== Assignment ==
Make an exact copy of every entry below, with the pictures left out.
================
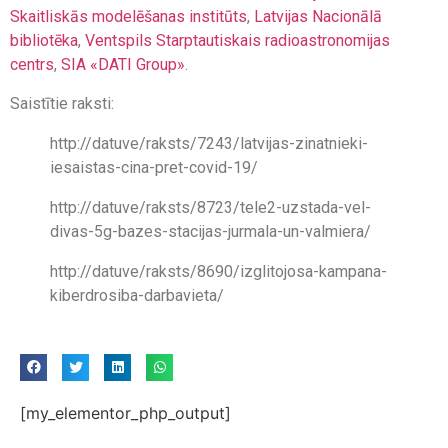
Skaitliskās modelēšanas institūts
,
Latvijas Nacionālā
bibliotēka
,
Ventspils Starptautiskais radioastronomijas
centrs
,
SIA «DATI Group»
.
Saistītie raksti:
http://datuve/raksts/7243/latvijas-zinatnieki-
iesaistas-cina-pret-covid-19/
http://datuve/raksts/8723/tele2-uzstada-vel-
divas-5g-bazes-stacijas-jurmala-un-valmiera/
http://datuve/raksts/8690/izglitojosa-kampana-
kiberdrosiba-darbavieta/
[my_elementor_php_output]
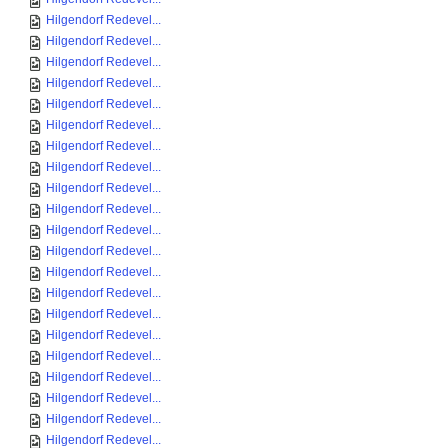
Hilgendorf Redevel...
Hilgendorf Redevel...
Hilgendorf Redevel...
Hilgendorf Redevel...
Hilgendorf Redevel...
Hilgendorf Redevel...
Hilgendorf Redevel...
Hilgendorf Redevel...
Hilgendorf Redevel...
Hilgendorf Redevel...
Hilgendorf Redevel...
Hilgendorf Redevel...
Hilgendorf Redevel...
Hilgendorf Redevel...
Hilgendorf Redevel...
Hilgendorf Redevel...
Hilgendorf Redevel...
Hilgendorf Redevel...
Hilgendorf Redevel...
Hilgendorf Redevel...
Hilgendorf Redevel...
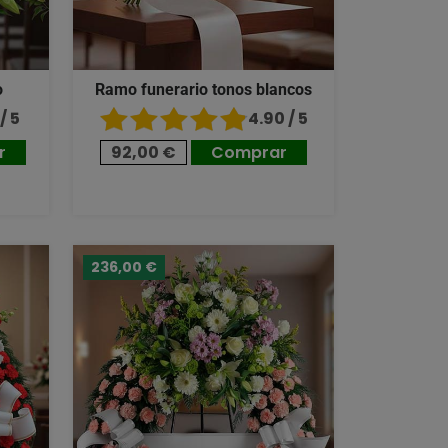
o
Ramo funerario tonos blancos
/ 5
4.90 / 5
r
92,00 €
Comprar
236,00 €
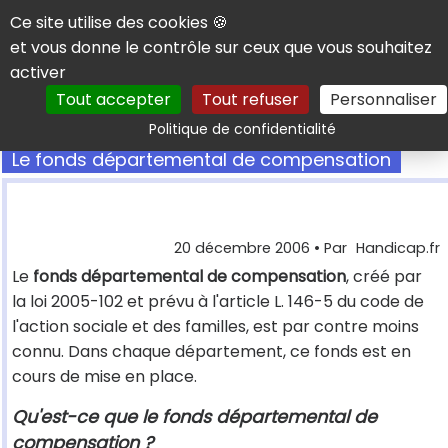
Panneau de gestion des cookies
Ce site utilise des cookies 🍪
et vous donne le contrôle sur ceux que vous souhaitez
activer
Tout accepter
Tout refuser
Personnaliser
Rechercher
Politique de confidentialité
Le fonds départemental de compensation
20 décembre 2006
• Par
Handicap.fr
Le
fonds départemental de compensation
, créé par
la loi 2005-102 et prévu à l'article L. 146-5 du code de
l'action sociale et des familles, est par contre moins
connu. Dans chaque département, ce fonds est en
cours de mise en place.
Qu'est-ce que le fonds départemental de
compensation ?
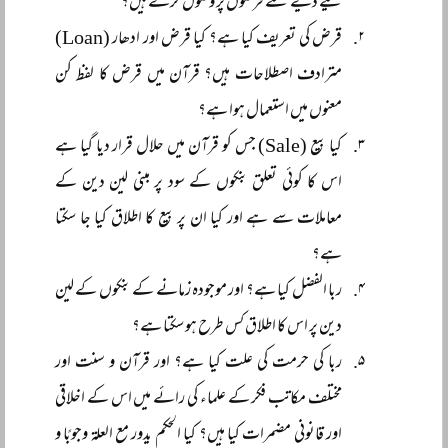
لیے دیے گئے قرضوں پر وصول کرتے ہیں؟
قرض کی تعریف کیا ہے؟ کیا قرض اور ادھار (Loan)
مترادف اصطلاحات ہیں؟ قرآن میں قرض کا لفظ کن
معنوں میں استعمال ہوا ہے؟
کیا بیع (Sale) جس کو قرآن میں حلال قرار دیا گیا ہے
اس کا کوئی تعلق بنکوں کے سود پر مبنی لین دین کے
معاملات سے ہے اور کیا ان پر بیع کا اطلاق کیا جا سکتا
ہے؟
ربا الفضل کیا ہے؟ اور موجودہ زمانے کے بنکوں کے لین
دین پر اس کا اطلاق کس طرح ہو سکتا ہے؟
ربا کی حرمت کی علت کیا ہے؟ اور قرآن و سنت اور
مختلف مکاتب فکر کے علماء کی رائے میں اس کے اخلاقی
اور قانونی مضمرات کیا ہیں؟ کیا الحکم یدور مع العلۃ وجوبًا و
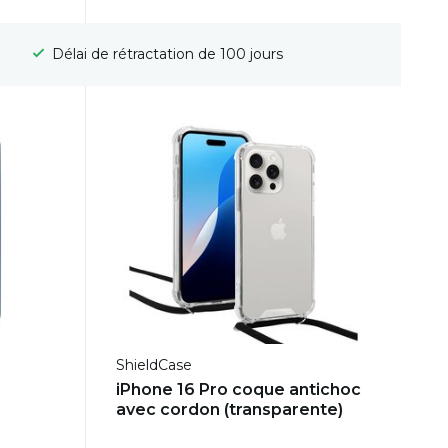
Livraison gratuite
ShieldCase
iPhone 16 Pro coque antichoc
avec cordon (transparente)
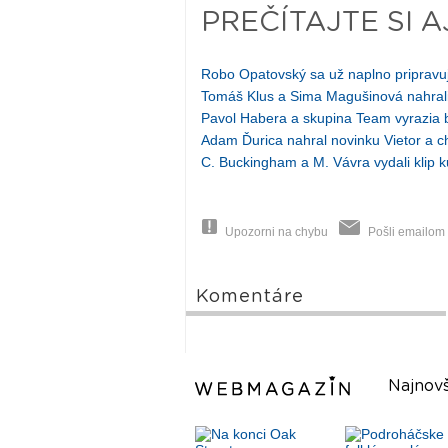
PREČÍTAJTE SI A
Robo Opatovský sa už naplno pripravu
Tomáš Klus a Sima Magušinová nahral
Pavol Habera a skupina Team vyrazia 
Adam Ďurica nahral novinku Vietor a c
C. Buckingham a M. Vávra vydali klip ku
Upozorni na chybu
Pošli emailom
Komentáre
Najnovš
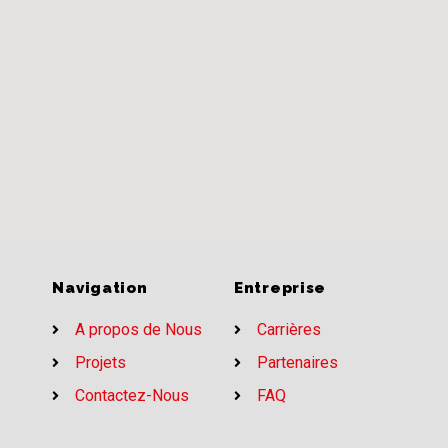
Navigation
Entreprise
A propos de Nous
Carrières
Projets
Partenaires
Contactez-Nous
FAQ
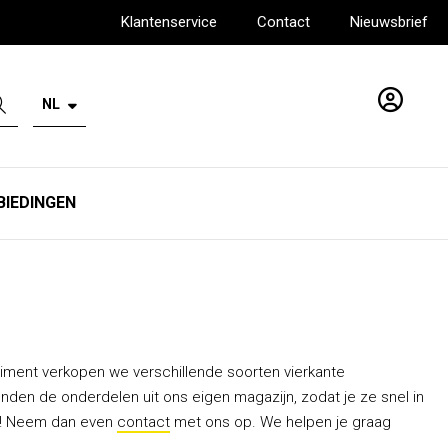
Klantenservice
Contact
Nieuwsbrief
NL
Account
BIEDINGEN
timent verkopen we verschillende soorten vierkante
nden de onderdelen uit ons eigen magazijn, zodat je ze snel in
em! Neem dan even
contact
met ons op. We helpen je graag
================
== Solved exercise ==
Skaitliskās modelēšanas institūts
,
Latvijas Nacionālā
bibliotēka
,
Ventspils Starptautiskais radioastronomijas
centrs
,
SIA «DATI Group»
.
Saistītie raksti:
http://datuve/raksts/7243/latvijas-zinatnieki-
iesaistas-cina-pret-covid-19/
http://datuve/raksts/8723/tele2-uzstada-vel-
divas-5g-bazes-stacijas-jurmala-un-valmiera/
http://datuve/raksts/8690/izglitojosa-kampana-
kiberdrosiba-darbavieta/
[my_elementor_php_output]
Hilgendorf Redevel...
Hilgendorf Redevel...
Hilgendorf Redevel...
Hilgendorf Redevel...
Hilgendorf Redevel...
Hilgendorf Redevel...
Hilgendorf Redevel...
Hilgendorf Redevel...
Hilgendorf Redevel...
Hilgendorf Redevel...
Hilgendorf Redevel...
Hilgendorf Redevel...
Hilgendorf Redevel...
Hilgendorf Redevel...
Hilgendorf Redevel...
Hilgendorf Redevel...
Hilgendorf Redevel...
Hilgendorf Redevel...
Hilgendorf Redevel...
Hilgendorf Redevel...
Hilgendorf Redevel...
o
Ramo funerario tonos blancos
/ 5
4.90 / 5
r
92,00 €
Comprar
236,00 €
Panneau de gestion des cookies
Ce site utilise des cookies 🍪
et vous donne le contrôle sur ceux que vous souhaitez
activer
Tout accepter
Tout refuser
Personnaliser
Rechercher
Politique de confidentialité
Le fonds départemental de compensation
20 décembre 2006
• Par
Handicap.fr
Le
fonds départemental de compensation
, créé par
la loi 2005-102 et prévu à l'article L. 146-5 du code de
l'action sociale et des familles, est par contre moins
connu. Dans chaque département, ce fonds est en
cours de mise en place.
Qu'est-ce que le fonds départemental de
compensation ?
لیے دیے گئے قرضوں پر وصول کرتے ہیں؟
قرض کی تعریف کیا ہے؟ کیا قرض اور ادھار (Loan)
مترادف اصطلاحات ہیں؟ قرآن میں قرض کا لفظ کن
معنوں میں استعمال ہوا ہے؟
کیا بیع (Sale) جس کو قرآن میں حلال قرار دیا گیا ہے
اس کا کوئی تعلق بنکوں کے سود پر مبنی لین دین کے
معاملات سے ہے اور کیا ان پر بیع کا اطلاق کیا جا سکتا
ہے؟
ربا الفضل کیا ہے؟ اور موجودہ زمانے کے بنکوں کے لین
دین پر اس کا اطلاق کس طرح ہو سکتا ہے؟
ربا کی حرمت کی علت کیا ہے؟ اور قرآن و سنت اور
مختلف مکاتب فکر کے علماء کی رائے میں اس کے اخلاقی
اور قانونی مضمرات کیا ہیں؟ کیا الحکم یدور مع العلۃ وجوبًا و
Livraison gratuite
ShieldCase
iPhone 16 Pro coque antichoc
avec cordon (transparente)
PREČÍTAJTE SI A
Robo Opatovský sa už naplno pripravu
Tomáš Klus a Sima Magušinová nahral
Pavol Habera a skupina Team vyrazia 
Adam Ďurica nahral novinku Vietor a c
C. Buckingham a M. Vávra vydali klip ku
Upozorni na chybu
Pošli emailom
Komentáre
Najnovš
Navigation
Entreprise
A propos de Nous
Carrières
Projets
Partenaires
Contactez-Nous
FAQ
Klantenservice
Contact
Nieuwsbrief
NL
Account
BIEDINGEN
timent verkopen we verschillende soorten vierkante
nden de onderdelen uit ons eigen magazijn, zodat je ze snel in
em! Neem dan even
contact
met ons op. We helpen je graag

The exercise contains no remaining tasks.